English Basic Explanation - Chapter 49
In stark contrast to the festive, triumphant tenor of the previous chapter, this Psalm ranks among the most somber and solemn passages throughout Tanach, as it addresses the theme of human mortality. It begins by emphasizing the relevance of this message to all people on earth, regardless of their pedigree or financial status (verses 2-3). The one thing that all human beings share is the eventuality of death, and the Psalmist therefore seeks to draw the attention of all men and convey to them his message.
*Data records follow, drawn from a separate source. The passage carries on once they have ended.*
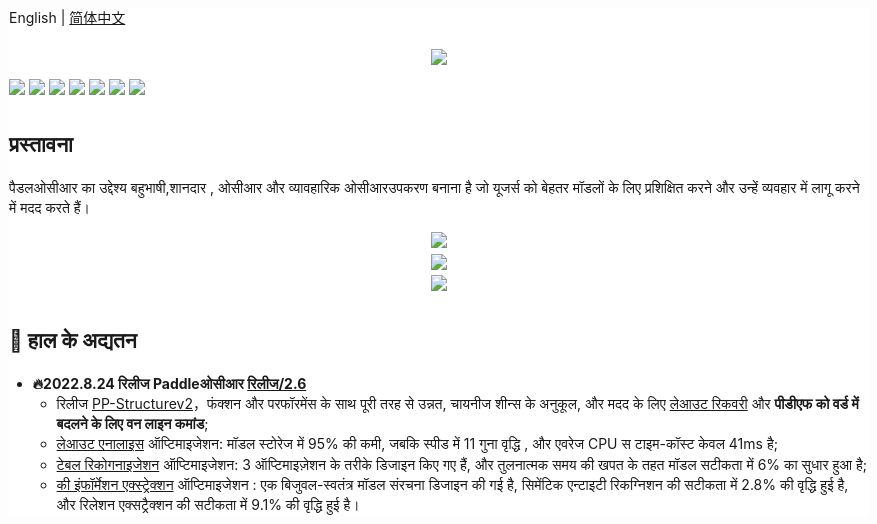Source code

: English | [简体中文](README_ch.md)

<p align="center">
 <img src="../PaddleOCR_log.png" align="middle" width = "600"/>
<p align="center">
<p align="left">
    <a href="./LICENSE"><img src="https://img.shields.io/badge/license-Apache%202-dfd.svg"></a>
    <a href="https://github.com/PaddlePaddle/PaddleOCR/releases"><img src="https://img.shields.io/github/v/release/PaddlePaddle/PaddleOCR?color=ffa"></a>
    <a href=""><img src="https://img.shields.io/badge/python-3.7+-aff.svg"></a>
    <a href=""><img src="https://img.shields.io/badge/os-linux%2C%20win%2C%20mac-pink.svg"></a>
    <a href=""><img src="https://img.shields.io/pypi/format/PaddleOCR?color=c77"></a>
    <a href="https://pypi.org/project/PaddleOCR/"><img src="https://img.shields.io/pypi/dm/PaddleOCR?color=9cf"></a>
    <a href="https://github.com/PaddlePaddle/PaddleOCR/stargazers"><img src="https://img.shields.io/github/stars/PaddlePaddle/PaddleOCR?color=ccf"></a>
</p>


## प्रस्तावना
पैडलओसीआर का उद्देश्य बहुभाषी,शानदार , ओसीआर और व्यावहारिक ओसीआरउपकरण बनाना है जो यूजर्स को बेहतर मॉडलों  के लिए प्रशिक्षित करने और उन्हें व्यवहार में लागू करने में मदद करते हैं।

<div align="center">
    <img src="https://user-images.githubusercontent.com/50011306/187821591-6cb09459-fdbf-4ad3-8c5a-26af611c211d.png" width="800">
</div>
<div align="center">
    <img src="../imgs_results/PP-OCRv3/en/en_4.png" width="800">
</div>


<div align="center">
    <img src="../imgs_results/ch_ppocr_mobile_v2.0/00006737.jpg" width="800">
</div>


## 📣 हाल के अद्यतन
- **🔥2022.8.24 रिलीज Paddleओसीआर [रिलीज/2.6](https://github.com/PaddlePaddle/PaddleOCR/tree/release/2.6)**
  -  रिलीज [PP-Structurev2](../../ppstructure)，फंक्शन और परफॉरमेंस के साथ पूरी तरह से उन्नत, चायनीज शीन्स के अनुकूल, और मदद के लिए [लेआउट रिकवरी](../../ppstructure/recovery) और **पीडीएफ को वर्ड में बदलने के लिए वन लाइन कमांड**;
  - [लेआउट एनालाइस](../../ppstructure/layout) ऑप्टिमाइजेशन: मॉडल स्टोरेज में 95% की कमी, जबकि स्पीड में 11 गुना वृद्धि , और एवरेज CPU स टाइम-कॉस्ट केवल 41ms है;
  - [टेबल रिकोगनाइजेशन](../../ppstructure/table) ऑप्टिमाइजेशन: 3 ऑप्टिमाइज़ेशन के तरीके डिजाइन किए गए हैं, और तुलनात्मक समय की खपत के तहत मॉडल सटीकता में 6% का सुधार हुआ है;
  - [की इंफॉर्मेशन एक्स्ट्रेक्शन](../../ppstructure/kie) ऑप्टिमाइजेशन : एक बिजुवल-स्वतंत्र मॉडल संरचना डिजाइन की गई है, सिमेंटिक एन्टाइटी रिकग्निशन की सटीकता में 2.8% की वृद्धि हुई है, और रिलेशन एक्सट्रैक्शन की सटीकता में 9.1% की वृद्धि हुई है।
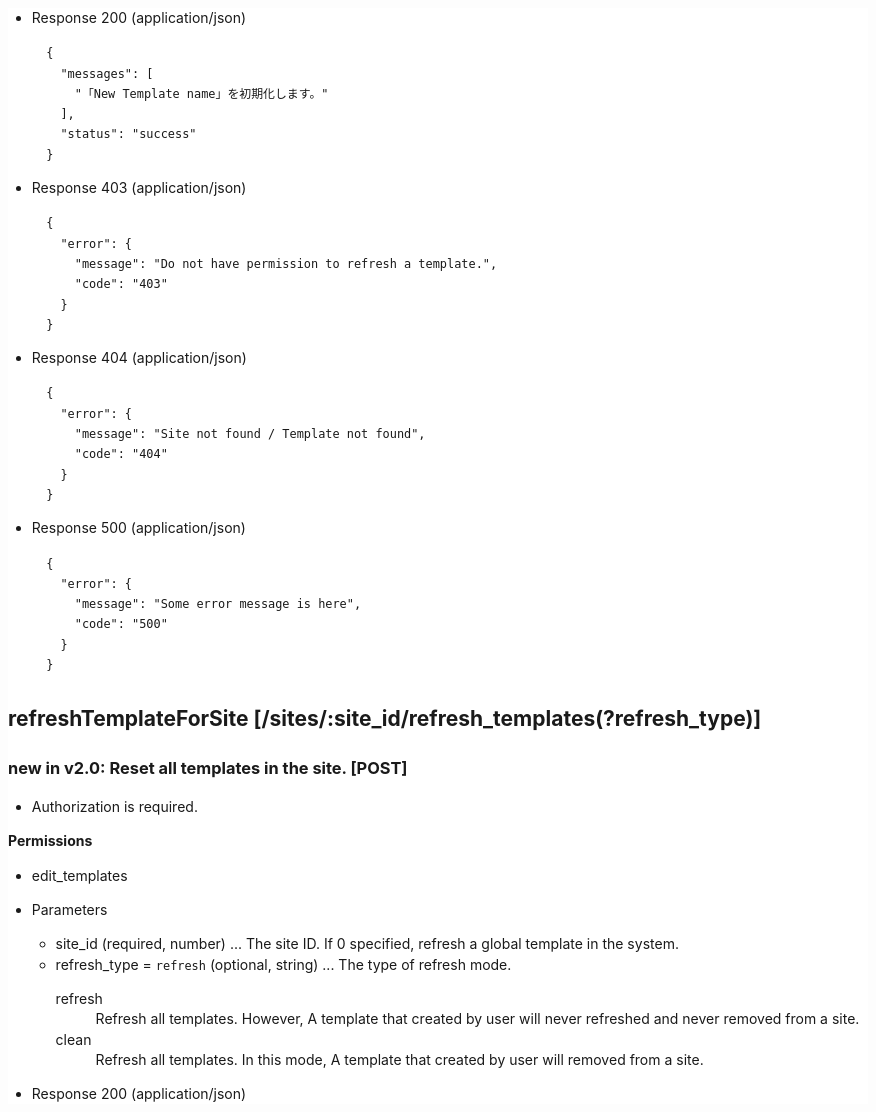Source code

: + Response 200 (application/json)

        {
          "messages": [
            "「New Template name」を初期化します。"
          ],
          "status": "success"
        }

+ Response 403 (application/json)

        {
          "error": {
            "message": "Do not have permission to refresh a template.",
            "code": "403"
          }
        }

+ Response 404 (application/json)

        {
          "error": {
            "message": "Site not found / Template not found",
            "code": "404"
          }
        }

+ Response 500 (application/json)

        {
          "error": {
            "message": "Some error message is here",
            "code": "500"
          }
        }

## refreshTemplateForSite [/sites/:site_id/refresh_templates(?refresh_type)]
### new in v2.0: Reset all templates in the site. [POST]

+ Authorization is required.

**Permissions**

+ edit_templates

+ Parameters
    + site_id (required, number) ... The site ID. If 0 specified, refresh a global template in the system.
    + refresh_type = `refresh` (optional, string) ... The type of refresh mode. <dl><dt>refresh</dt><dd>Refresh all templates. However, A template that created by user will never refreshed and never removed from a site.</dd><dt>clean</dt><dd>Refresh all templates. In this mode, A template that created by user will removed from a site.</dd></dl>

+ Response 200 (application/json)
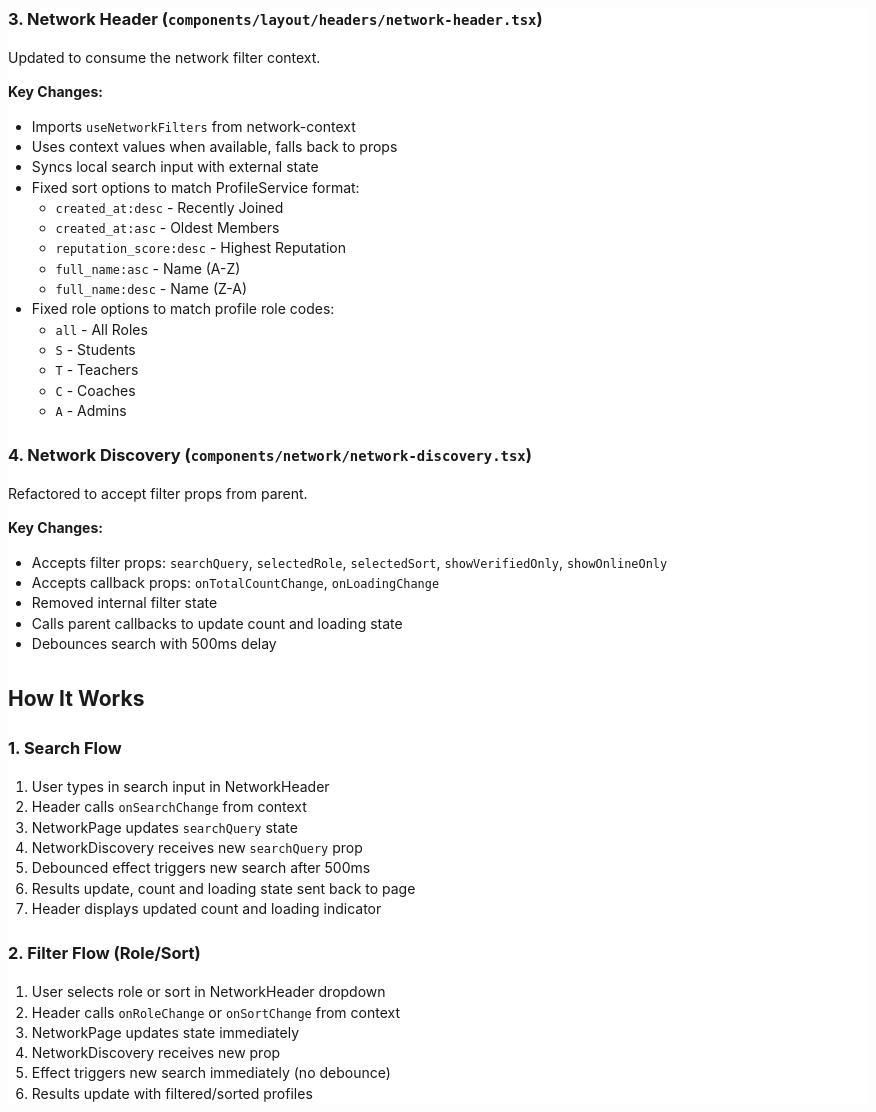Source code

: ### 3. **Network Header** (`components/layout/headers/network-header.tsx`)
Updated to consume the network filter context.

**Key Changes:**
- Imports `useNetworkFilters` from network-context
- Uses context values when available, falls back to props
- Syncs local search input with external state
- Fixed sort options to match ProfileService format:
  - `created_at:desc` - Recently Joined
  - `created_at:asc` - Oldest Members
  - `reputation_score:desc` - Highest Reputation
  - `full_name:asc` - Name (A-Z)
  - `full_name:desc` - Name (Z-A)
- Fixed role options to match profile role codes:
  - `all` - All Roles
  - `S` - Students
  - `T` - Teachers
  - `C` - Coaches
  - `A` - Admins

### 4. **Network Discovery** (`components/network/network-discovery.tsx`)
Refactored to accept filter props from parent.

**Key Changes:**
- Accepts filter props: `searchQuery`, `selectedRole`, `selectedSort`, `showVerifiedOnly`, `showOnlineOnly`
- Accepts callback props: `onTotalCountChange`, `onLoadingChange`
- Removed internal filter state
- Calls parent callbacks to update count and loading state
- Debounces search with 500ms delay

## How It Works

### 1. **Search Flow**
1. User types in search input in NetworkHeader
2. Header calls `onSearchChange` from context
3. NetworkPage updates `searchQuery` state
4. NetworkDiscovery receives new `searchQuery` prop
5. Debounced effect triggers new search after 500ms
6. Results update, count and loading state sent back to page
7. Header displays updated count and loading indicator

### 2. **Filter Flow (Role/Sort)**
1. User selects role or sort in NetworkHeader dropdown
2. Header calls `onRoleChange` or `onSortChange` from context
3. NetworkPage updates state immediately
4. NetworkDiscovery receives new prop
5. Effect triggers new search immediately (no debounce)
6. Results update with filtered/sorted profiles
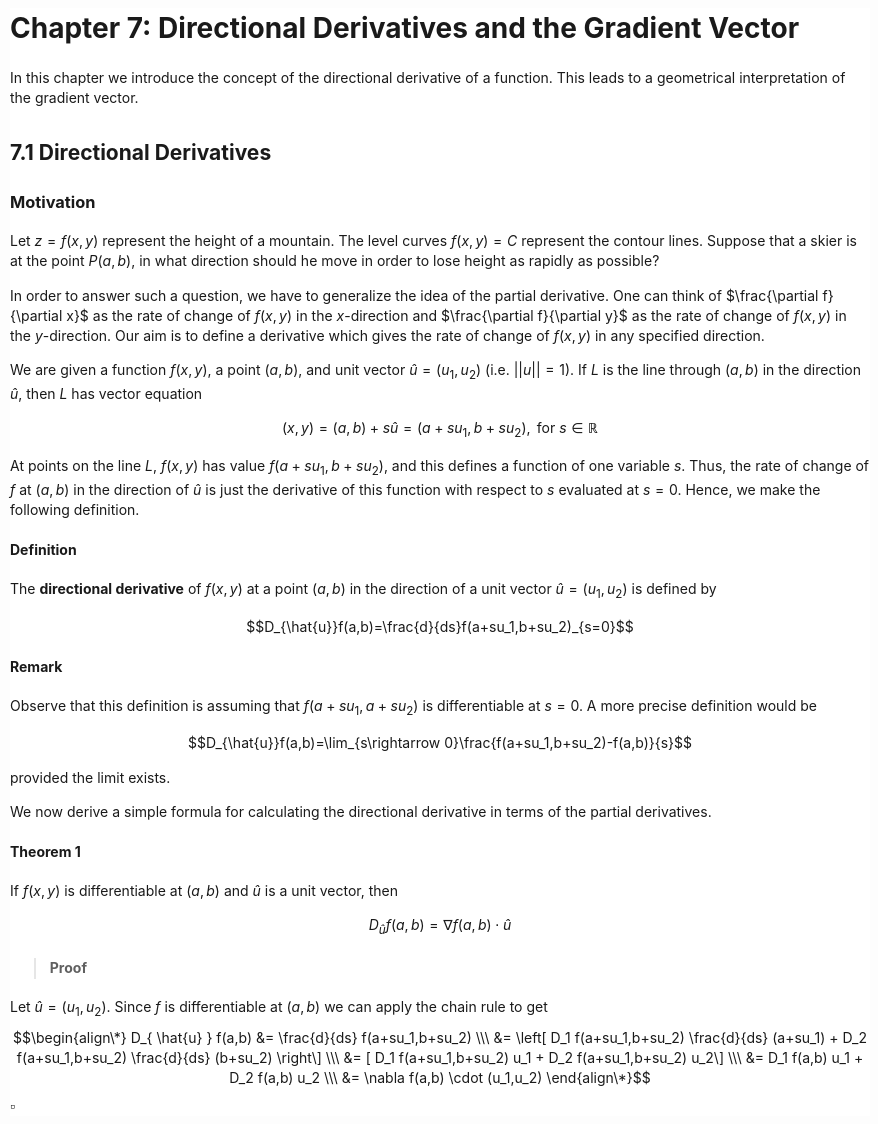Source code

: # Chapter 7: Directional Derivatives and the Gradient Vector

In this chapter we introduce the concept of the directional derivative of a function. This leads to a geometrical interpretation of the gradient vector.

## 7.1 Directional Derivatives

### Motivation

Let $z=f(x,y)$ represent the height of a mountain. The level curves $f(x,y)=C$ represent the contour lines. Suppose that a skier is at the point $P(a,b)$, in what direction should he move in order to lose height as rapidly as possible?

In order to answer such a question, we have to generalize the idea of the partial derivative. One can think of $\frac{\partial f}{\partial x}$ as the rate of change of $f(x,y)$ in the $x$-direction and $\frac{\partial f}{\partial y}$ as the rate of change of $f(x,y)$ in the $y$-direction. Our aim is to define a derivative which gives the rate of change of $f(x,y)$ in any specified direction.

We are given a function $f(x,y)$, a point $(a,b)$, and unit vector $\hat{u}=(u_1,u_2)$ (i.e. $||u||=1$). If $L$ is the line through $(a,b)$ in the direction $\hat{u}$, then $L$ has vector equation

$$(x,y)=(a,b)+s\hat{u}=(a+su_1,b+su_2), \text{ for } s\in \mathbb{R}$$

At points on the line $L$, $f(x,y)$ has value $f(a+su_1,b+su_2)$, and this defines a function of one variable $s$. Thus, the rate of change of $f$ at $(a,b)$ in the direction of $\hat{u}$ is just the derivative of this function with respect to $s$ evaluated at $s=0$. Hence, we make the following definition.

#### Definition

The **directional derivative** of $f(x,y)$ at a point $(a,b)$ in the direction of a unit vector $\hat{u}=(u_1,u_2)$ is defined by

$$D_{\hat{u}}f(a,b)=\frac{d}{ds}f(a+su_1,b+su_2)_{s=0}$$

#### Remark

Observe that this definition is assuming that $f(a+su_1,a+su_2)$ is differentiable at $s=0$. A more precise definition would be

$$D_{\hat{u}}f(a,b)=\lim_{s\rightarrow 0}\frac{f(a+su_1,b+su_2)-f(a,b)}{s}$$

provided the limit exists.

We now derive a simple formula for calculating the directional derivative in terms of the partial derivatives.

#### Theorem 1

If $f(x,y)$ is differentiable at $(a,b)$ and $\hat{u}$ is a unit vector, then

$$D_{\hat{u}}f(a,b)=\nabla f(a,b)\cdot \hat{u}$$

>#### Proof
Let $\hat{u}=(u_1,u_2)$. Since $f$ is differentiable at $(a,b)$ we can apply the chain rule to get
$$\begin{align\*} 
D_{ \hat{u} } f(a,b) &= \frac{d}{ds} f(a+su_1,b+su_2) \\\
&= \left[ D_1 f(a+su_1,b+su_2) \frac{d}{ds} (a+su_1) + D_2 f(a+su_1,b+su_2) \frac{d}{ds} (b+su_2) \right\] \\\
&= [ D_1 f(a+su_1,b+su_2) u_1 + D_2 f(a+su_1,b+su_2) u_2\] \\\
&= D_1 f(a,b) u_1 + D_2 f(a,b) u_2 \\\
&= \nabla f(a,b) \cdot (u_1,u_2)
\end{align\*}$$
$\square$
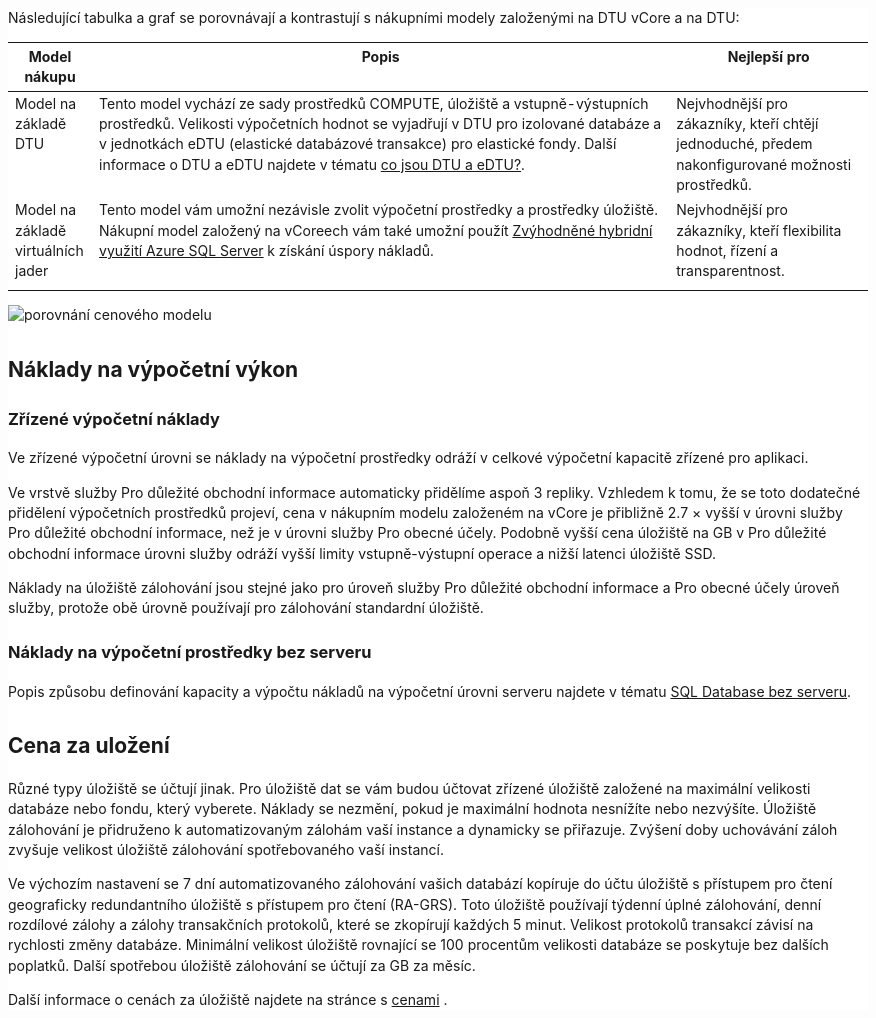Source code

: Následující tabulka a graf se porovnávají a kontrastují s nákupními modely založenými na DTU vCore a na DTU:

|**Model nákupu**|**Popis**|**Nejlepší pro**|
|---|---|---|
|Model na základě DTU|Tento model vychází ze sady prostředků COMPUTE, úložiště a vstupně-výstupních prostředků. Velikosti výpočetních hodnot se vyjadřují v DTU pro izolované databáze a v jednotkách eDTU (elastické databázové transakce) pro elastické fondy. Další informace o DTU a eDTU najdete v tématu [co jsou DTU a eDTU?](sql-database-purchase-models.md#dtu-based-purchasing-model).|Nejvhodnější pro zákazníky, kteří chtějí jednoduché, předem nakonfigurované možnosti prostředků.|
|Model na základě virtuálních jader|Tento model vám umožní nezávisle zvolit výpočetní prostředky a prostředky úložiště. Nákupní model založený na vCoreech vám také umožní použít [Zvýhodněné hybridní využití Azure SQL Server](https://azure.microsoft.com/pricing/hybrid-benefit/) k získání úspory nákladů.|Nejvhodnější pro zákazníky, kteří flexibilita hodnot, řízení a transparentnost.|
||||  

![porovnání cenového modelu](./media/sql-database-service-tiers/pricing-model.png)

## <a name="compute-costs"></a>Náklady na výpočetní výkon

### <a name="provisioned-compute-costs"></a>Zřízené výpočetní náklady

Ve zřízené výpočetní úrovni se náklady na výpočetní prostředky odráží v celkové výpočetní kapacitě zřízené pro aplikaci.

Ve vrstvě služby Pro důležité obchodní informace automaticky přidělíme aspoň 3 repliky. Vzhledem k tomu, že se toto dodatečné přidělení výpočetních prostředků projeví, cena v nákupním modelu založeném na vCore je přibližně 2.7 × vyšší v úrovni služby Pro důležité obchodní informace, než je v úrovni služby Pro obecné účely. Podobně vyšší cena úložiště na GB v Pro důležité obchodní informace úrovni služby odráží vyšší limity vstupně-výstupní operace a nižší latenci úložiště SSD.

Náklady na úložiště zálohování jsou stejné jako pro úroveň služby Pro důležité obchodní informace a Pro obecné účely úroveň služby, protože obě úrovně používají pro zálohování standardní úložiště.

### <a name="serverless-compute-costs"></a>Náklady na výpočetní prostředky bez serveru

Popis způsobu definování kapacity a výpočtu nákladů na výpočetní úrovni serveru najdete v tématu [SQL Database bez serveru](sql-database-serverless.md).

## <a name="storage-costs"></a>Cena za uložení

Různé typy úložiště se účtují jinak. Pro úložiště dat se vám budou účtovat zřízené úložiště založené na maximální velikosti databáze nebo fondu, který vyberete. Náklady se nezmění, pokud je maximální hodnota nesnížíte nebo nezvýšíte. Úložiště zálohování je přidruženo k automatizovaným zálohám vaší instance a dynamicky se přiřazuje. Zvýšení doby uchovávání záloh zvyšuje velikost úložiště zálohování spotřebovaného vaší instancí.

Ve výchozím nastavení se 7 dní automatizovaného zálohování vašich databází kopíruje do účtu úložiště s přístupem pro čtení geograficky redundantního úložiště s přístupem pro čtení (RA-GRS). Toto úložiště používají týdenní úplné zálohování, denní rozdílové zálohy a zálohy transakčních protokolů, které se zkopírují každých 5 minut. Velikost protokolů transakcí závisí na rychlosti změny databáze. Minimální velikost úložiště rovnající se 100 procentům velikosti databáze se poskytuje bez dalších poplatků. Další spotřebou úložiště zálohování se účtují za GB za měsíc.

Další informace o cenách za úložiště najdete na stránce s [cenami](https://azure.microsoft.com/pricing/details/sql-database/single/) .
This Psalm then proceeds to ridicule those who derive confidence from wealth, who feel secure as a result of their fortunes. As the Psalmist notes, no sum of money in the world can be used to ransom one's soul from God. When the Almighty issues a decree, He will not accept a monetary bribe to suspend it. Furthermore, the Psalmist sarcastically asks, "Will he live for eternity, and never see the grave?" (verse 10). All men ultimately depart from this world and leave their wealth to others. As much as people try to assert their immortality by constructing buildings and giving them their names (verse 12), they eventually die and are forgotten like dead animals (verse 13). This message is perhaps most powerfully and succinctly captured in the famous pair of verses (17-18), "Fear not when a man accumulates wealth, when the honor of his household increases; for he will not take it all when he dies – his honor will not descend after him."
The theme of this chapter is eloquently expressed by Rabbi Yossi Ben Kisma, as recorded in Pirkei Avot (6:10): "At the time of a person's death he is accompanied by neither silver, gold, precious stones or jewels, but rather with only Torah and good deeds." It is foolish to devote one's life to the pursuit of wealth, which remains with him for such a short period, rather than exerting oneself in Torah study and Mitzvah performance, which stays with him for all eternity.
In some communities it is customary to recite this Psalm after the prayer service in a house of mourning. While the Mitzva of comforting mourners is intended primarily as an act of Hesed (kindness) towards the mourners, it also provides a certain perspective on life generally and the proper prioritization of the short amount of time we spend here on earth. The experience of visiting a mourner reminds a person of his own mortality and should thus inspire him to reconsider and reexamine his priorities in life. Appropriately, the custom developed to read this chapter of Tehillim, which very poignantly expresses the theme of mortality and the futility of the endless pursuit of wealth tragically consumes so many people.